Fusionsproteine: Durchaus viel versprechend ist die Idee, Fusionsproteine in der Immuntherapie einzusetzen. Das Grundprinzip ist auf anderen Gebieten bereits seit Jahren erprobt und bewährt (z. B. Etanercept bei rheumatoider Arthritis oder Psoriasis). Von der Gruppe um Barbara Bohle in Wien konnte gezeigt werden, dass ein Fusionsprotein aus dem rekombinanten Majorallergen der Birke, Bet v 1, mit einem bakteriellen Oberflächenprotein bei verminderter Allergenität zu einer Reifung dendritischer Zellen und einer Induktion von Th0/Th1-Zellen führt. In ähnlicher Weise gibt es Versuche mit Fusionsproteinen aus der FC-Region humaner IgE mit Allergenen, beispielsweise dem Majorallergen der Katze, Fel d 1. Während der Allergenanteil des Proteins an katzenspezifische IgE auf dem hochaffinen Fc-γ-Rezeptor bindet, hemmt der FC-γ-Anteil die allergische Reaktivität durch Aggregation mit dem FC-γ-Rezeptor IIB. Creticos hat bereits 2006 über den erfolgreichen klinischen Einsatz eines Konjugats aus Amb a 1, dem Ragweed-Hauptallergen, mit einer immunstimulatorischen DNA-Sequenz berichtet, die an Toll-like Receptor 9 bindet. Als Folge soll die – unerwünschte – Th2-Antwort unterdrückt werden.

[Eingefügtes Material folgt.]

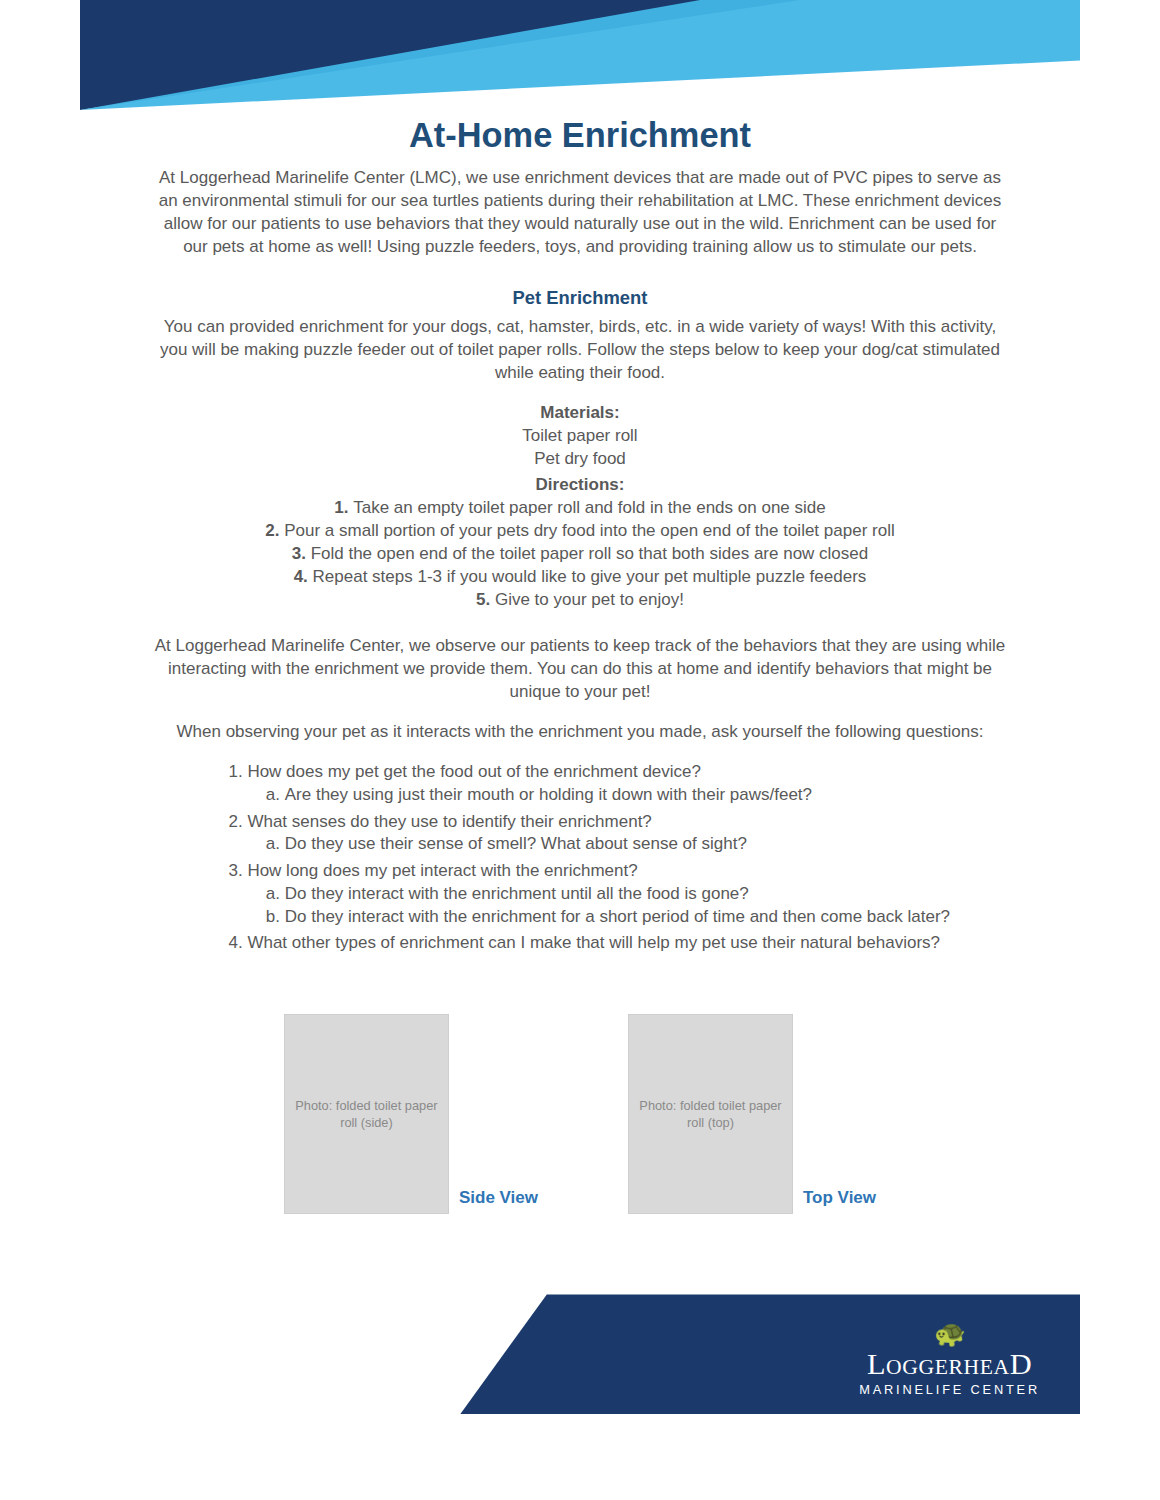At-Home Enrichment
At Loggerhead Marinelife Center (LMC), we use enrichment devices that are made out of PVC pipes to serve as an environmental stimuli for our sea turtles patients during their rehabilitation at LMC. These enrichment devices allow for our patients to use behaviors that they would naturally use out in the wild. Enrichment can be used for our pets at home as well! Using puzzle feeders, toys, and providing training allow us to stimulate our pets.
Pet Enrichment
You can provided enrichment for your dogs, cat, hamster, birds, etc. in a wide variety of ways! With this activity, you will be making puzzle feeder out of toilet paper rolls. Follow the steps below to keep your dog/cat stimulated while eating their food.
Materials:
Toilet paper roll
Pet dry food
Directions:
Take an empty toilet paper roll and fold in the ends on one side
Pour a small portion of your pets dry food into the open end of the toilet paper roll
Fold the open end of the toilet paper roll so that both sides are now closed
Repeat steps 1-3 if you would like to give your pet multiple puzzle feeders
Give to your pet to enjoy!
At Loggerhead Marinelife Center, we observe our patients to keep track of the behaviors that they are using while interacting with the enrichment we provide them. You can do this at home and identify behaviors that might be unique to your pet!
When observing your pet as it interacts with the enrichment you made, ask yourself the following questions:
How does my pet get the food out of the enrichment device?
Are they using just their mouth or holding it down with their paws/feet?
What senses do they use to identify their enrichment?
Do they use their sense of smell? What about sense of sight?
How long does my pet interact with the enrichment?
Do they interact with the enrichment until all the food is gone?
Do they interact with the enrichment for a short period of time and then come back later?
What other types of enrichment can I make that will help my pet use their natural behaviors?
Photo: folded toilet paper roll (side)
Side View
Photo: folded toilet paper roll (top)
Top View
🐢 LOGGERHEAD
MARINELIFE CENTER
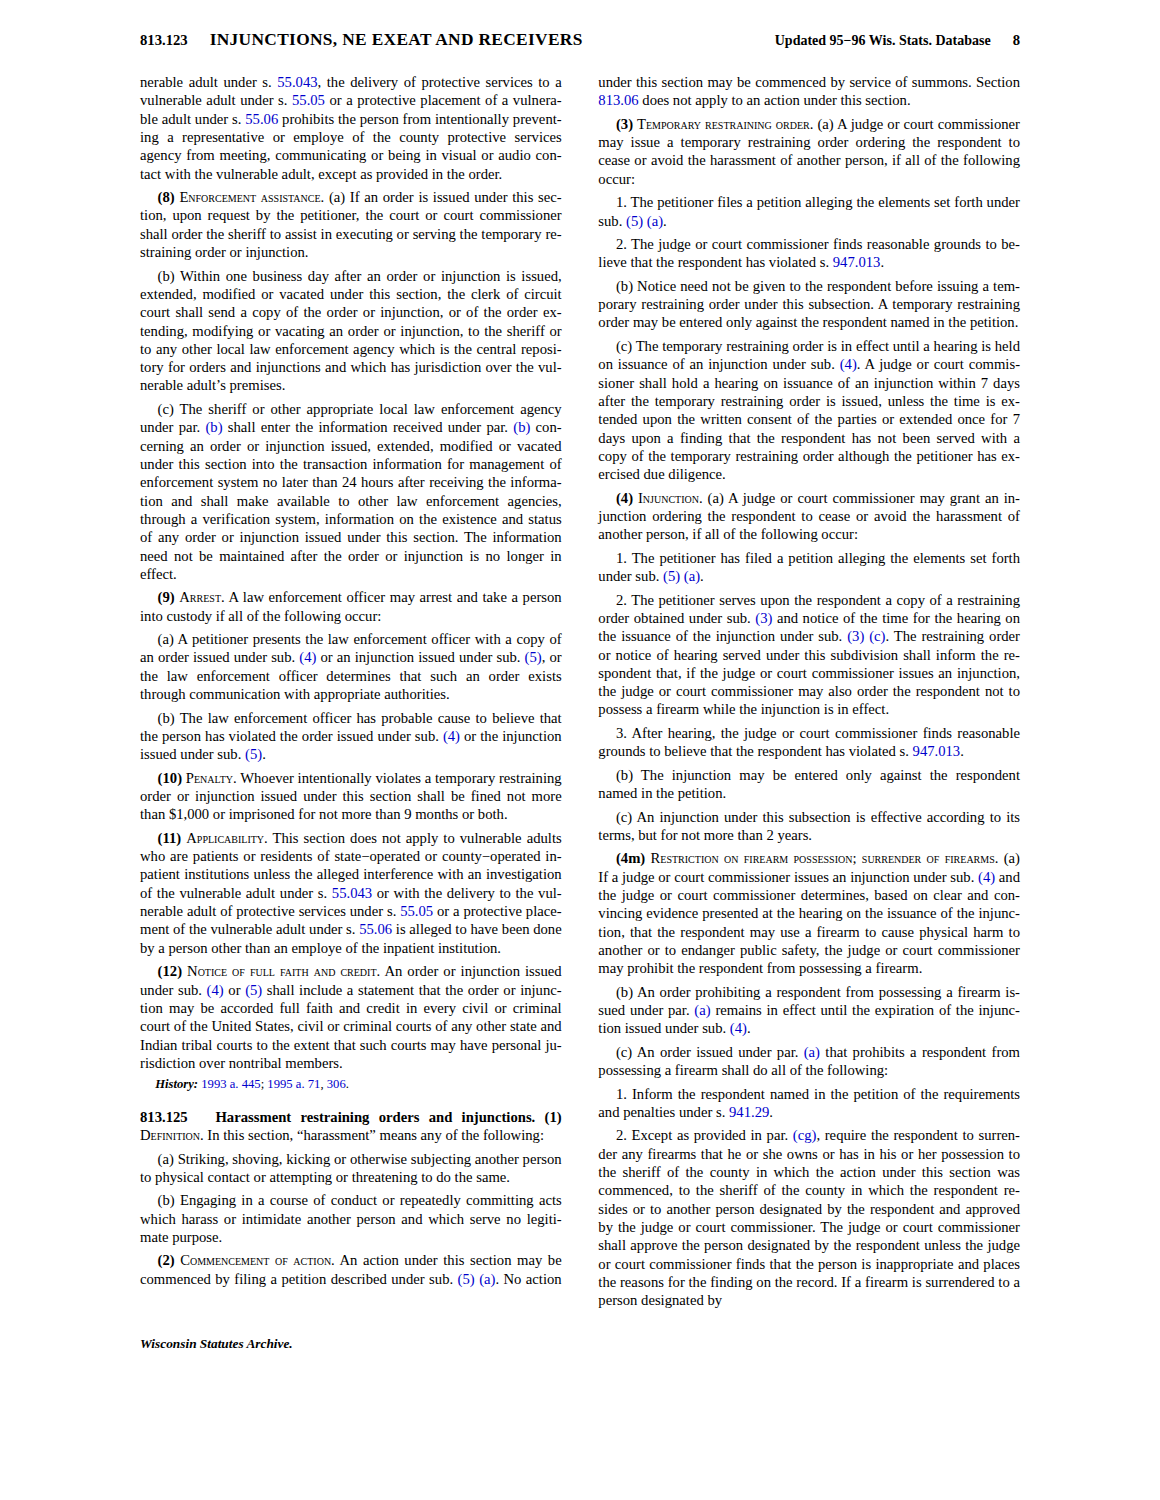813.123 INJUNCTIONS, NE EXEAT AND RECEIVERS Updated 95−96 Wis. Stats. Database 8
nerable adult under s. 55.043, the delivery of protective services to a vulnerable adult under s. 55.05 or a protective placement of a vulnerable adult under s. 55.06 prohibits the person from intentionally preventing a representative or employe of the county protective services agency from meeting, communicating or being in visual or audio contact with the vulnerable adult, except as provided in the order.
(8) Enforcement assistance. (a) If an order is issued under this section, upon request by the petitioner, the court or court commissioner shall order the sheriff to assist in executing or serving the temporary restraining order or injunction.
(b) Within one business day after an order or injunction is issued, extended, modified or vacated under this section, the clerk of circuit court shall send a copy of the order or injunction, or of the order extending, modifying or vacating an order or injunction, to the sheriff or to any other local law enforcement agency which is the central repository for orders and injunctions and which has jurisdiction over the vulnerable adult’s premises.
(c) The sheriff or other appropriate local law enforcement agency under par. (b) shall enter the information received under par. (b) concerning an order or injunction issued, extended, modified or vacated under this section into the transaction information for management of enforcement system no later than 24 hours after receiving the information and shall make available to other law enforcement agencies, through a verification system, information on the existence and status of any order or injunction issued under this section. The information need not be maintained after the order or injunction is no longer in effect.
(9) Arrest. A law enforcement officer may arrest and take a person into custody if all of the following occur:
(a) A petitioner presents the law enforcement officer with a copy of an order issued under sub. (4) or an injunction issued under sub. (5), or the law enforcement officer determines that such an order exists through communication with appropriate authorities.
(b) The law enforcement officer has probable cause to believe that the person has violated the order issued under sub. (4) or the injunction issued under sub. (5).
(10) Penalty. Whoever intentionally violates a temporary restraining order or injunction issued under this section shall be fined not more than $1,000 or imprisoned for not more than 9 months or both.
(11) Applicability. This section does not apply to vulnerable adults who are patients or residents of state−operated or county−operated inpatient institutions unless the alleged interference with an investigation of the vulnerable adult under s. 55.043 or with the delivery to the vulnerable adult of protective services under s. 55.05 or a protective placement of the vulnerable adult under s. 55.06 is alleged to have been done by a person other than an employe of the inpatient institution.
(12) Notice of full faith and credit. An order or injunction issued under sub. (4) or (5) shall include a statement that the order or injunction may be accorded full faith and credit in every civil or criminal court of the United States, civil or criminal courts of any other state and Indian tribal courts to the extent that such courts may have personal jurisdiction over nontribal members.
History: 1993 a. 445; 1995 a. 71, 306.
813.125 Harassment restraining orders and injunctions.
(1) Definition. In this section, “harassment” means any of the following:
(a) Striking, shoving, kicking or otherwise subjecting another person to physical contact or attempting or threatening to do the same.
(b) Engaging in a course of conduct or repeatedly committing acts which harass or intimidate another person and which serve no legitimate purpose.
(2) Commencement of action. An action under this section may be commenced by filing a petition described under sub. (5) (a). No action under this section may be commenced by service of summons. Section 813.06 does not apply to an action under this section.
(3) Temporary restraining order. (a) A judge or court commissioner may issue a temporary restraining order ordering the respondent to cease or avoid the harassment of another person, if all of the following occur:
1. The petitioner files a petition alleging the elements set forth under sub. (5) (a).
2. The judge or court commissioner finds reasonable grounds to believe that the respondent has violated s. 947.013.
(b) Notice need not be given to the respondent before issuing a temporary restraining order under this subsection. A temporary restraining order may be entered only against the respondent named in the petition.
(c) The temporary restraining order is in effect until a hearing is held on issuance of an injunction under sub. (4). A judge or court commissioner shall hold a hearing on issuance of an injunction within 7 days after the temporary restraining order is issued, unless the time is extended upon the written consent of the parties or extended once for 7 days upon a finding that the respondent has not been served with a copy of the temporary restraining order although the petitioner has exercised due diligence.
(4) Injunction. (a) A judge or court commissioner may grant an injunction ordering the respondent to cease or avoid the harassment of another person, if all of the following occur:
1. The petitioner has filed a petition alleging the elements set forth under sub. (5) (a).
2. The petitioner serves upon the respondent a copy of a restraining order obtained under sub. (3) and notice of the time for the hearing on the issuance of the injunction under sub. (3) (c). The restraining order or notice of hearing served under this subdivision shall inform the respondent that, if the judge or court commissioner issues an injunction, the judge or court commissioner may also order the respondent not to possess a firearm while the injunction is in effect.
3. After hearing, the judge or court commissioner finds reasonable grounds to believe that the respondent has violated s. 947.013.
(b) The injunction may be entered only against the respondent named in the petition.
(c) An injunction under this subsection is effective according to its terms, but for not more than 2 years.
(4m) Restriction on firearm possession; surrender of firearms. (a) If a judge or court commissioner issues an injunction under sub. (4) and the judge or court commissioner determines, based on clear and convincing evidence presented at the hearing on the issuance of the injunction, that the respondent may use a firearm to cause physical harm to another or to endanger public safety, the judge or court commissioner may prohibit the respondent from possessing a firearm.
(b) An order prohibiting a respondent from possessing a firearm issued under par. (a) remains in effect until the expiration of the injunction issued under sub. (4).
(c) An order issued under par. (a) that prohibits a respondent from possessing a firearm shall do all of the following:
1. Inform the respondent named in the petition of the requirements and penalties under s. 941.29.
2. Except as provided in par. (cg), require the respondent to surrender any firearms that he or she owns or has in his or her possession to the sheriff of the county in which the action under this section was commenced, to the sheriff of the county in which the respondent resides or to another person designated by the respondent and approved by the judge or court commissioner. The judge or court commissioner shall approve the person designated by the respondent unless the judge or court commissioner finds that the person is inappropriate and places the reasons for the finding on the record. If a firearm is surrendered to a person designated by
Wisconsin Statutes Archive.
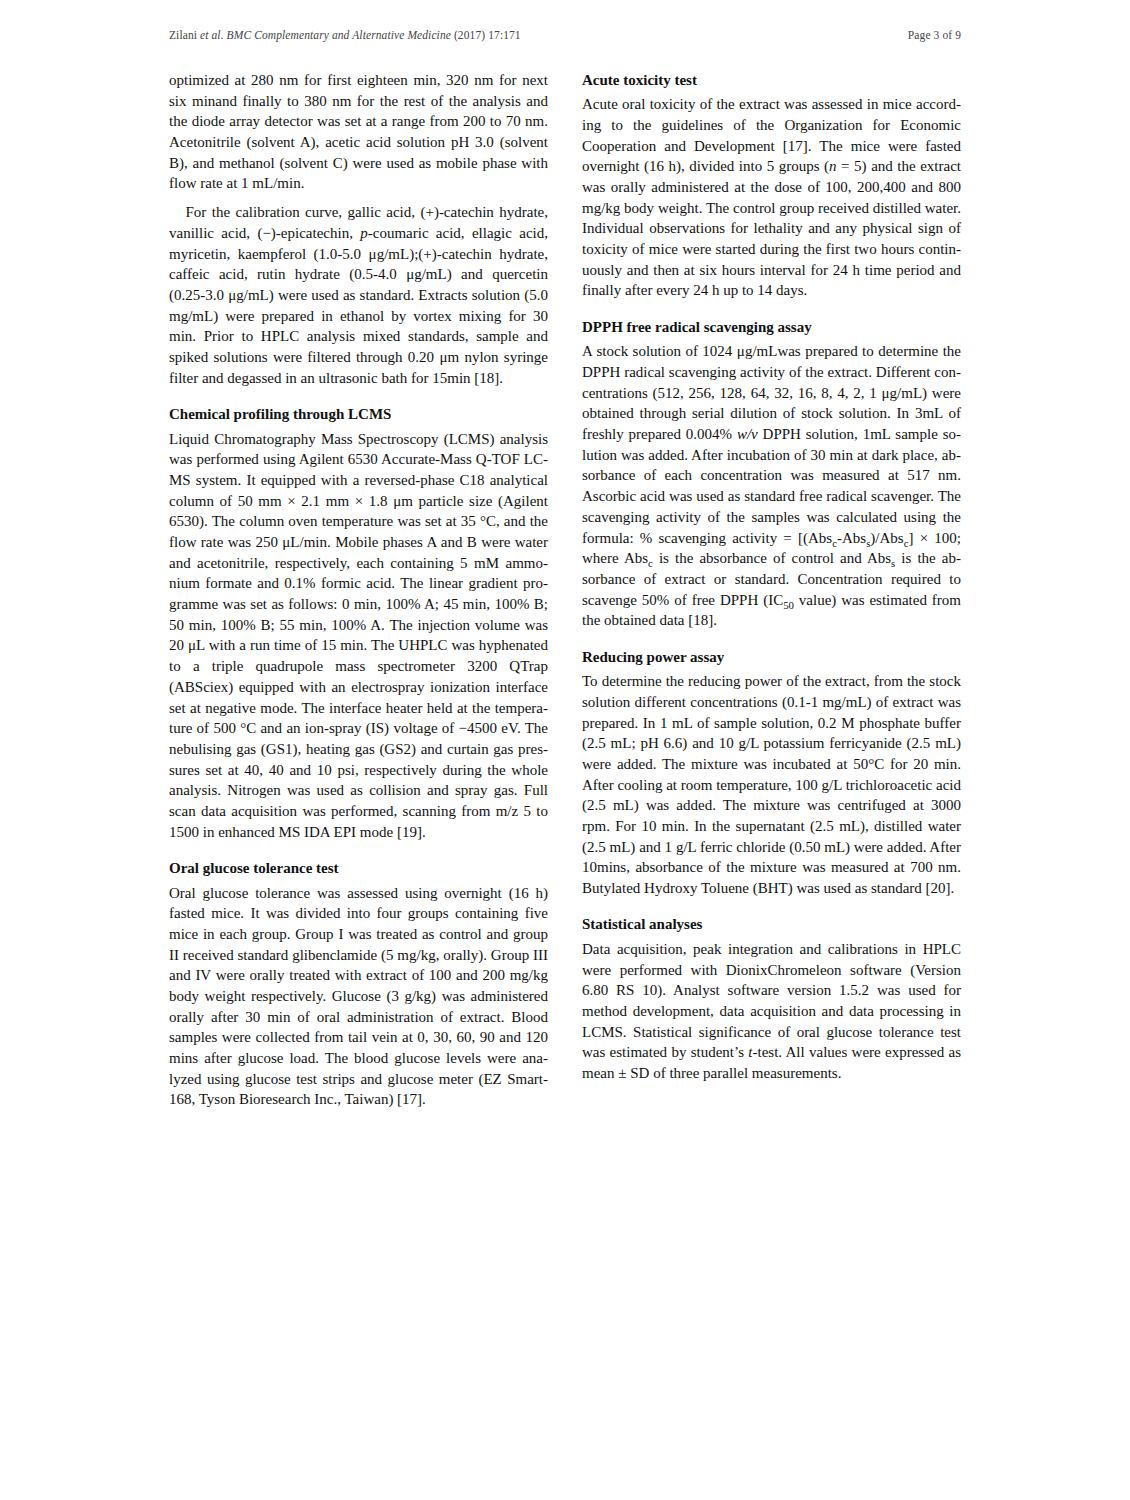Zilani et al. BMC Complementary and Alternative Medicine (2017) 17:171
Page 3 of 9
optimized at 280 nm for first eighteen min, 320 nm for next six minand finally to 380 nm for the rest of the analysis and the diode array detector was set at a range from 200 to 70 nm. Acetonitrile (solvent A), acetic acid solution pH 3.0 (solvent B), and methanol (solvent C) were used as mobile phase with flow rate at 1 mL/min.
For the calibration curve, gallic acid, (+)-catechin hydrate, vanillic acid, (−)-epicatechin, p-coumaric acid, ellagic acid, myricetin, kaempferol (1.0-5.0 μg/mL);(+)-catechin hydrate, caffeic acid, rutin hydrate (0.5-4.0 μg/mL) and quercetin (0.25-3.0 μg/mL) were used as standard. Extracts solution (5.0 mg/mL) were prepared in ethanol by vortex mixing for 30 min. Prior to HPLC analysis mixed standards, sample and spiked solutions were filtered through 0.20 μm nylon syringe filter and degassed in an ultrasonic bath for 15min [18].
Chemical profiling through LCMS
Liquid Chromatography Mass Spectroscopy (LCMS) analysis was performed using Agilent 6530 Accurate-Mass Q-TOF LC-MS system. It equipped with a reversed-phase C18 analytical column of 50 mm × 2.1 mm × 1.8 μm particle size (Agilent 6530). The column oven temperature was set at 35 °C, and the flow rate was 250 μL/min. Mobile phases A and B were water and acetonitrile, respectively, each containing 5 mM ammonium formate and 0.1% formic acid. The linear gradient programme was set as follows: 0 min, 100% A; 45 min, 100% B; 50 min, 100% B; 55 min, 100% A. The injection volume was 20 μL with a run time of 15 min. The UHPLC was hyphenated to a triple quadrupole mass spectrometer 3200 QTrap (ABSciex) equipped with an electrospray ionization interface set at negative mode. The interface heater held at the temperature of 500 °C and an ion-spray (IS) voltage of −4500 eV. The nebulising gas (GS1), heating gas (GS2) and curtain gas pressures set at 40, 40 and 10 psi, respectively during the whole analysis. Nitrogen was used as collision and spray gas. Full scan data acquisition was performed, scanning from m/z 5 to 1500 in enhanced MS IDA EPI mode [19].
Oral glucose tolerance test
Oral glucose tolerance was assessed using overnight (16 h) fasted mice. It was divided into four groups containing five mice in each group. Group I was treated as control and group II received standard glibenclamide (5 mg/kg, orally). Group III and IV were orally treated with extract of 100 and 200 mg/kg body weight respectively. Glucose (3 g/kg) was administered orally after 30 min of oral administration of extract. Blood samples were collected from tail vein at 0, 30, 60, 90 and 120 mins after glucose load. The blood glucose levels were analyzed using glucose test strips and glucose meter (EZ Smart-168, Tyson Bioresearch Inc., Taiwan) [17].
Acute toxicity test
Acute oral toxicity of the extract was assessed in mice according to the guidelines of the Organization for Economic Cooperation and Development [17]. The mice were fasted overnight (16 h), divided into 5 groups (n = 5) and the extract was orally administered at the dose of 100, 200,400 and 800 mg/kg body weight. The control group received distilled water. Individual observations for lethality and any physical sign of toxicity of mice were started during the first two hours continuously and then at six hours interval for 24 h time period and finally after every 24 h up to 14 days.
DPPH free radical scavenging assay
A stock solution of 1024 μg/mLwas prepared to determine the DPPH radical scavenging activity of the extract. Different concentrations (512, 256, 128, 64, 32, 16, 8, 4, 2, 1 μg/mL) were obtained through serial dilution of stock solution. In 3mL of freshly prepared 0.004% w/v DPPH solution, 1mL sample solution was added. After incubation of 30 min at dark place, absorbance of each concentration was measured at 517 nm. Ascorbic acid was used as standard free radical scavenger. The scavenging activity of the samples was calculated using the formula: % scavenging activity = [(Absc-Abss)/Absc] × 100; where Absc is the absorbance of control and Abss is the absorbance of extract or standard. Concentration required to scavenge 50% of free DPPH (IC50 value) was estimated from the obtained data [18].
Reducing power assay
To determine the reducing power of the extract, from the stock solution different concentrations (0.1-1 mg/mL) of extract was prepared. In 1 mL of sample solution, 0.2 M phosphate buffer (2.5 mL; pH 6.6) and 10 g/L potassium ferricyanide (2.5 mL) were added. The mixture was incubated at 50°C for 20 min. After cooling at room temperature, 100 g/L trichloroacetic acid (2.5 mL) was added. The mixture was centrifuged at 3000 rpm. For 10 min. In the supernatant (2.5 mL), distilled water (2.5 mL) and 1 g/L ferric chloride (0.50 mL) were added. After 10mins, absorbance of the mixture was measured at 700 nm. Butylated Hydroxy Toluene (BHT) was used as standard [20].
Statistical analyses
Data acquisition, peak integration and calibrations in HPLC were performed with DionixChromeleon software (Version 6.80 RS 10). Analyst software version 1.5.2 was used for method development, data acquisition and data processing in LCMS. Statistical significance of oral glucose tolerance test was estimated by student’s t-test. All values were expressed as mean ± SD of three parallel measurements.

Modifikation der Zytokinproduktion: Einen völlig anderen Denkansatz stellt die Modifikation der Zytokinproduktion im Regelkreis der allergischen Reaktion dar. Beispielsweise könnte durch Verabreichung von Interferon-γ die erwünschte Immunantwort verstärkt oder die Wirkung von Interleukin-4 oder Interleukin-5 durch entsprechende Antikörper antagonisiert werden.

Allergieimpfung: Eine Gruppe um Josef Thalhammer in Salzburg arbeitet an einer echten Allergieimpfung mittels RNA. Nach Einschleusung wird ihre genetische Information in der Zelle in das entsprechende Protein/Allergen transkribiert, das anschließend die gewünschte Immunantwort induzieren soll, während die RNA selbst innerhalb weniger Tage vom Organismus wieder abgebaut wird und dadurch keinen potenziellen Schaden anrichten kann. Damit würde es erst gar nicht zur Ausbildung allergischer Reaktionen kommen. Zielgruppe einer derartigen Impfung wären vorläufig Hochrisikokinder aus atopischen Familien, aus Kostengründen müsste man sich wohl auf einige wenige wichtige Allergene wie Pollen oder Nahrungsmittel beschränken.

Resümee

Zusammenfassend besteht die berechtigte Hoffnung, dass wir im Jahr 2020 über ein – geschrumpftes – Spektrum an quasi traditionellen, aber gut untersuchten und wirksamen Immuntherapie-Präparaten verfügen werden, aber auch bereits völlig neu konzipierte, potenziell nebenwirkungsfreie und hochwirksame Präparate auf dem Markt sein könnten.